Rain-driven epidemics of Phytophthora porri on leek.

1996 
White tip disease of leek (Allium porrum), caused by Phytophthora porri, was studied in field experiments. On fields infested by soil-borne inoculum (oospores), relatively short periods of explosive disease increase alternated with periods in which apparently no new infections occurred. The analysis of rain data and disease data, using a degree-day model for incubation periods at constant temperatures, confirmed the hypothesis that disease increase of P. porri is significantly correlated with rain; R adj 2 was 0.91, 0.41 and 0.51 in 1992, 1993 and 1994, respectively. Correlations were highest early in the season. Lack of correlation later in the season may be ascribed to the effect of lesion death, which may be caused by total or partial leaf death, by desiccation or by other fungi overgrowing P. porri, and to the effect of secondary infection by zoosporangia, which appears to be not so strongly rain-driven as primary infection.
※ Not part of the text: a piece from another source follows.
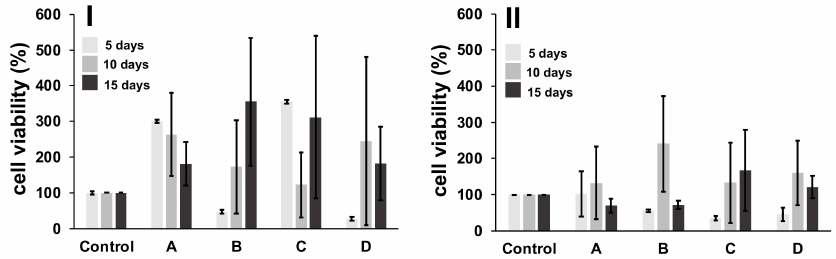
Figure 12. MTT assay for cells after contact with 3D-printed/electrospun ellipsoidal ( I ) and square ( II ) composites. A control sample is a composite prepared without cover over the surface of 3D-printed pieces with fibers; and A-D are those prepared with PLA-based fibers: (A) PLA10, (B) PLA/PEG,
Zoosporangia were observed in fields on water-logged light-green lesions. High lesion densities of leaf tips and leaf units at 10-20 cm above the leaf axils indicated that most infections depend on free water, either in puddles or in a water basin near the leaf axils. Although disease correlates well with rain data, disease forecasts will be unreliable as long as rain forecasts are unreliable.